* [SUPPLIED DATA]:

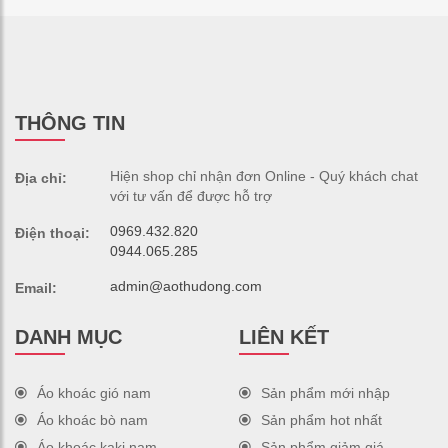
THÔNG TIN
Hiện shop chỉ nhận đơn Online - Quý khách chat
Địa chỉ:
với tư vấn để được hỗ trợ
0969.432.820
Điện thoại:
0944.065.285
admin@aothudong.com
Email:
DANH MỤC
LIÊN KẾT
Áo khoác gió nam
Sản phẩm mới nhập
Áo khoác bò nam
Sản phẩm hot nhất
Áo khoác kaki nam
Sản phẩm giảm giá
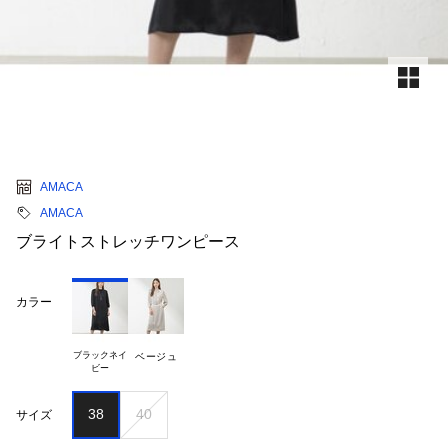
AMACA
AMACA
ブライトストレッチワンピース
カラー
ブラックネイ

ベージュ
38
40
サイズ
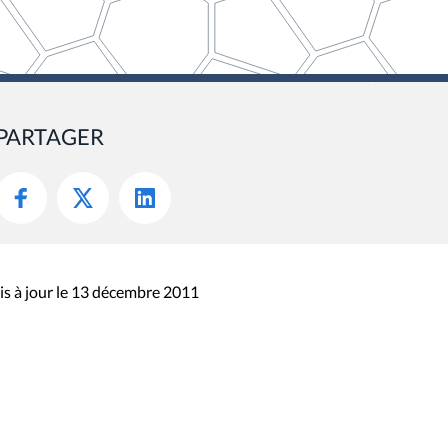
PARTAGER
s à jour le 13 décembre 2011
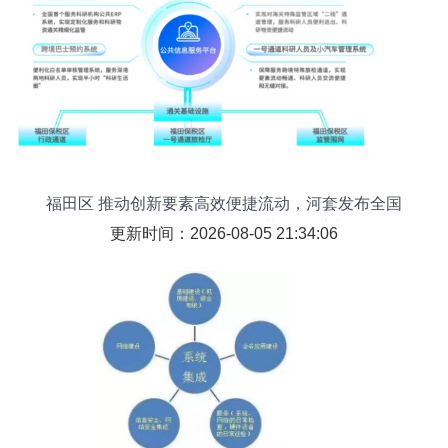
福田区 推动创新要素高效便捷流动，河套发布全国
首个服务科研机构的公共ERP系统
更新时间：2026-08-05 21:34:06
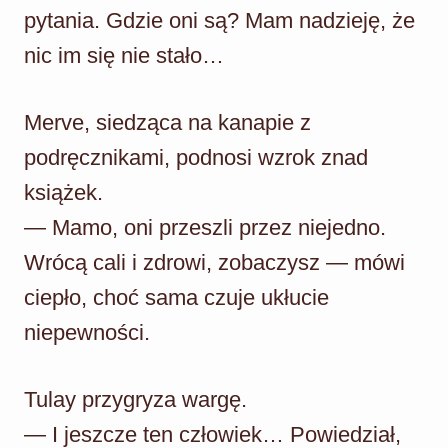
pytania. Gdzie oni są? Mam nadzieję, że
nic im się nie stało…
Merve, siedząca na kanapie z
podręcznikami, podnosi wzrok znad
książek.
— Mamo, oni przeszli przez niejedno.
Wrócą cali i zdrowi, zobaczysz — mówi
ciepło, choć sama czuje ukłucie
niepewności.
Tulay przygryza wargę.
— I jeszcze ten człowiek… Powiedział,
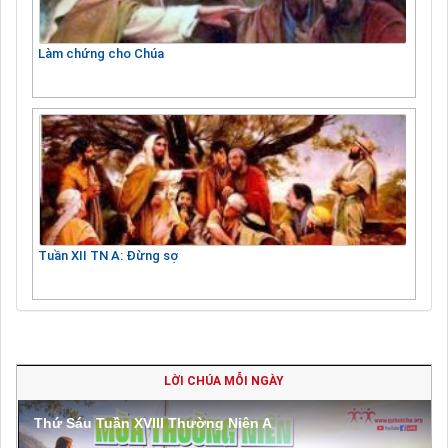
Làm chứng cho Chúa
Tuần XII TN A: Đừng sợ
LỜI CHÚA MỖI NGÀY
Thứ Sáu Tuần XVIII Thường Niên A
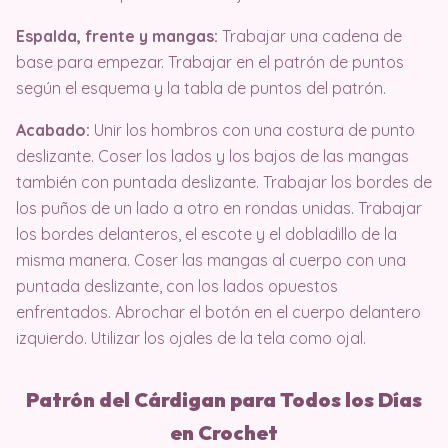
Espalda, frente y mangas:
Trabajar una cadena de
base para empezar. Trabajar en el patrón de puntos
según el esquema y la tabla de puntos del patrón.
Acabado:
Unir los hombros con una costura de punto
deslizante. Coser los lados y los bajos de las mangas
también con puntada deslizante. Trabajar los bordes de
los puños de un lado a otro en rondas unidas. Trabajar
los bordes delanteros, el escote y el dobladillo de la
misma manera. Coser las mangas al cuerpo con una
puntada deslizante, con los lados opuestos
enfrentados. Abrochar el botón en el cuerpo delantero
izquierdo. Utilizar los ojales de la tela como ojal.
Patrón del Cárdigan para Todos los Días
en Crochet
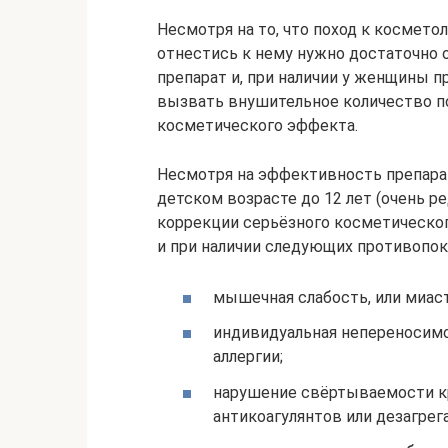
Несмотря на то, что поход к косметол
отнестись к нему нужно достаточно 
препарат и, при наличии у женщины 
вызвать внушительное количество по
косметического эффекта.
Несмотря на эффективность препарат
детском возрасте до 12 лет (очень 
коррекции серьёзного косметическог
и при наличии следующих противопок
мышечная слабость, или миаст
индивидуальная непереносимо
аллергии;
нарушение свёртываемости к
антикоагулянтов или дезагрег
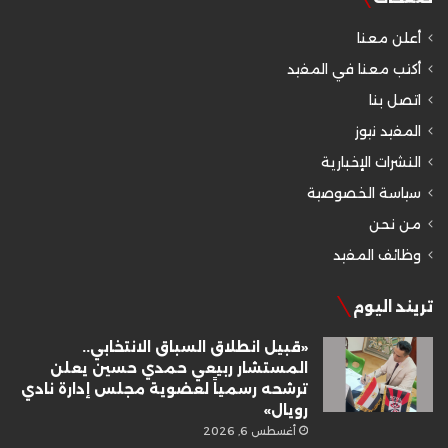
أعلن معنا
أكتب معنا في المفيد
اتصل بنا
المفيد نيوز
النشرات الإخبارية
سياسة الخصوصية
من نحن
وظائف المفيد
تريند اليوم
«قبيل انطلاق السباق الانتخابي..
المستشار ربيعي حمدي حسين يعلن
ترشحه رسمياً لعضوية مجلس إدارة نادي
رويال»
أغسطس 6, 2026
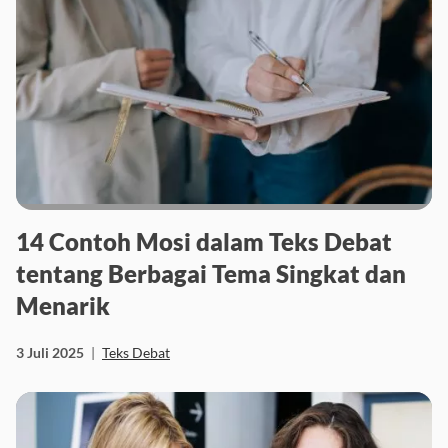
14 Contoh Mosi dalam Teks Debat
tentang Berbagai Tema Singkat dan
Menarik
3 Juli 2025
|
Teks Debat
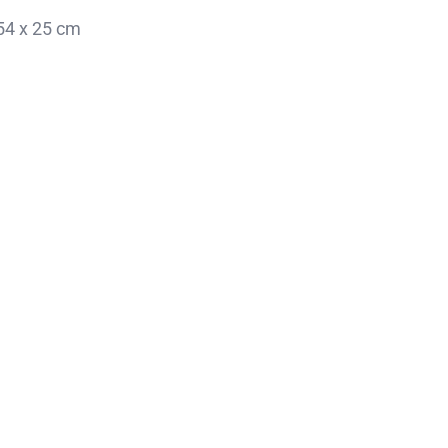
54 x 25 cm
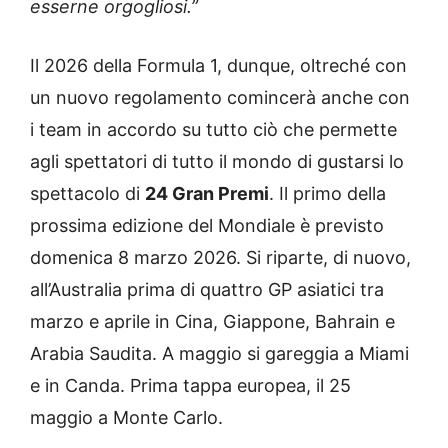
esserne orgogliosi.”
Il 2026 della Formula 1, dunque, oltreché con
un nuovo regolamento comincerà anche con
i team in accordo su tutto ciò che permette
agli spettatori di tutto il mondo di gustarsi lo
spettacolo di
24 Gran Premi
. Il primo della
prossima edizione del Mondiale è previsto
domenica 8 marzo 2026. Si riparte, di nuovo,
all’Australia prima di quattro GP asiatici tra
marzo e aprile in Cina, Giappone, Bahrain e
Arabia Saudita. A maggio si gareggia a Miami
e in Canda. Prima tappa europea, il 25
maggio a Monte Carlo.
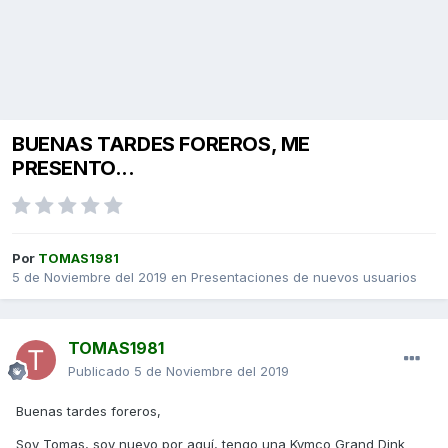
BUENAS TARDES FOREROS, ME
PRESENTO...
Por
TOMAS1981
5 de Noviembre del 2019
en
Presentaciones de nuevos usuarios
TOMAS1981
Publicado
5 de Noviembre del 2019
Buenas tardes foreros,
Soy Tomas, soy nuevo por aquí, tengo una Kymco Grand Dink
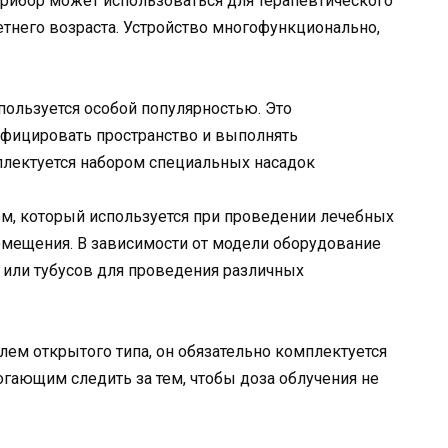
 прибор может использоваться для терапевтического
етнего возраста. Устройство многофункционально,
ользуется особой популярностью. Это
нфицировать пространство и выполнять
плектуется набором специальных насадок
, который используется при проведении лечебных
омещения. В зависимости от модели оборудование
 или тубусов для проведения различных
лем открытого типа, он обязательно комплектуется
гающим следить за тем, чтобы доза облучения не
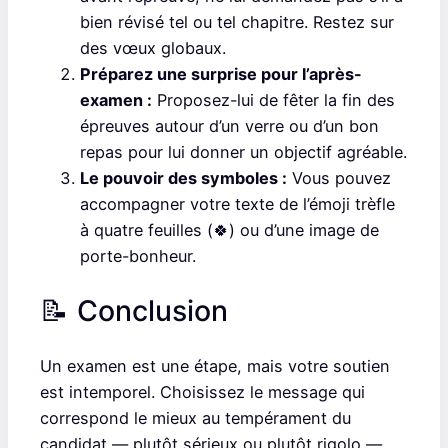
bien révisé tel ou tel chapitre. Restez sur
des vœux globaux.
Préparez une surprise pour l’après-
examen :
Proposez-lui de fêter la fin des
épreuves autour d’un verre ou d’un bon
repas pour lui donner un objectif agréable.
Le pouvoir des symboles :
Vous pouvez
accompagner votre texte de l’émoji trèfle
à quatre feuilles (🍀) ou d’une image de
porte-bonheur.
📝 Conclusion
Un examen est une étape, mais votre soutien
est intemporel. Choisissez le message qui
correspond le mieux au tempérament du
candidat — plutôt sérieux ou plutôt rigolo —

* [THE TASK]: From the first line to the last, repeat the records exactly. Leave out the pictures.

* [RESPONSE TO THIS TASK]:
THÔNG TIN
Hiện shop chỉ nhận đơn Online - Quý khách chat
Địa chỉ:
với tư vấn để được hỗ trợ
0969.432.820
Điện thoại:
0944.065.285
admin@aothudong.com
Email:
DANH MỤC
LIÊN KẾT
Áo khoác gió nam
Sản phẩm mới nhập
Áo khoác bò nam
Sản phẩm hot nhất
Áo khoác kaki nam
Sản phẩm giảm giá
AMACA
AMACA
ブライトストレッチワンピース
カラー
ブラックネイ

ベージュ
38
40
サイズ
PARTAGER
s à jour le 13 décembre 2011
福田区 推动创新要素高效便捷流动，河套发布全国
首个服务科研机构的公共ERP系统
更新时间：2026-08-05 21:34:06
pytania. Gdzie oni są? Mam nadzieję, że
nic im się nie stało…
Merve, siedząca na kanapie z
podręcznikami, podnosi wzrok znad
książek.
— Mamo, oni przeszli przez niejedno.
Wrócą cali i zdrowi, zobaczysz — mówi
ciepło, choć sama czuje ukłucie
niepewności.
Tulay przygryza wargę.
— I jeszcze ten człowiek… Powiedział,
Làm chứng cho Chúa
Tuần XII TN A: Đừng sợ
LỜI CHÚA MỖI NGÀY
Thứ Sáu Tuần XVIII Thường Niên A
Espalda, frente y mangas:
Trabajar una cadena de
base para empezar. Trabajar en el patrón de puntos
según el esquema y la tabla de puntos del patrón.
Acabado:
Unir los hombros con una costura de punto
deslizante. Coser los lados y los bajos de las mangas
también con puntada deslizante. Trabajar los bordes de
los puños de un lado a otro en rondas unidas. Trabajar
los bordes delanteros, el escote y el dobladillo de la
misma manera. Coser las mangas al cuerpo con una
puntada deslizante, con los lados opuestos
enfrentados. Abrochar el botón en el cuerpo delantero
izquierdo. Utilizar los ojales de la tela como ojal.
Patrón del Cárdigan para Todos los Días
en Crochet
Несмотря на то, что поход к косметол
отнестись к нему нужно достаточно 
препарат и, при наличии у женщины 
вызвать внушительное количество по
косметического эффекта.
Несмотря на эффективность препарат
детском возрасте до 12 лет (очень 
коррекции серьёзного косметическог
и при наличии следующих противопок
мышечная слабость, или миаст
индивидуальная непереносимо
аллергии;
нарушение свёртываемости к
антикоагулянтов или дезагрег
أعلن معنا
أكتب معنا في المفيد
اتصل بنا
المفيد نيوز
النشرات الإخبارية
سياسة الخصوصية
من نحن
وظائف المفيد
تريند اليوم
«قبيل انطلاق السباق الانتخابي..
المستشار ربيعي حمدي حسين يعلن
ترشحه رسمياً لعضوية مجلس إدارة نادي
رويال»
أغسطس 6, 2026
14 Contoh Mosi dalam Teks Debat
tentang Berbagai Tema Singkat dan
Menarik
3 Juli 2025
|
Teks Debat
54 x 25 cm
esserne orgogliosi.”
Il 2026 della Formula 1, dunque, oltreché con
un nuovo regolamento comincerà anche con
i team in accordo su tutto ciò che permette
agli spettatori di tutto il mondo di gustarsi lo
spettacolo di
24 Gran Premi
. Il primo della
prossima edizione del Mondiale è previsto
domenica 8 marzo 2026. Si riparte, di nuovo,
all’Australia prima di quattro GP asiatici tra
marzo e aprile in Cina, Giappone, Bahrain e
Arabia Saudita. A maggio si gareggia a Miami
e in Canda. Prima tappa europea, il 25
maggio a Monte Carlo.
BUENAS TARDES FOREROS, ME
PRESENTO...
Por
TOMAS1981
5 de Noviembre del 2019
en
Presentaciones de nuevos usuarios
TOMAS1981
Publicado
5 de Noviembre del 2019
Buenas tardes foreros,
Soy Tomas, soy nuevo por aquí, tengo una Kymco Grand Dink
 прибор может использоваться для терапевтического
етнего возраста. Устройство многофункционально,
ользуется особой популярностью. Это
нфицировать пространство и выполнять
плектуется набором специальных насадок
, который используется при проведении лечебных
омещения. В зависимости от модели оборудование
 или тубусов для проведения различных
лем открытого типа, он обязательно комплектуется
гающим следить за тем, чтобы доза облучения не
bien révisé tel ou tel chapitre. Restez sur
des vœux globaux.
Préparez une surprise pour l’après-
examen :
Proposez-lui de fêter la fin des
épreuves autour d’un verre ou d’un bon
repas pour lui donner un objectif agréable.
Le pouvoir des symboles :
Vous pouvez
accompagner votre texte de l’émoji trèfle
à quatre feuilles (🍀) ou d’une image de
porte-bonheur.
📝 Conclusion
Un examen est une étape, mais votre soutien
est intemporel. Choisissez le message qui
correspond le mieux au tempérament du
candidat — plutôt sérieux ou plutôt rigolo —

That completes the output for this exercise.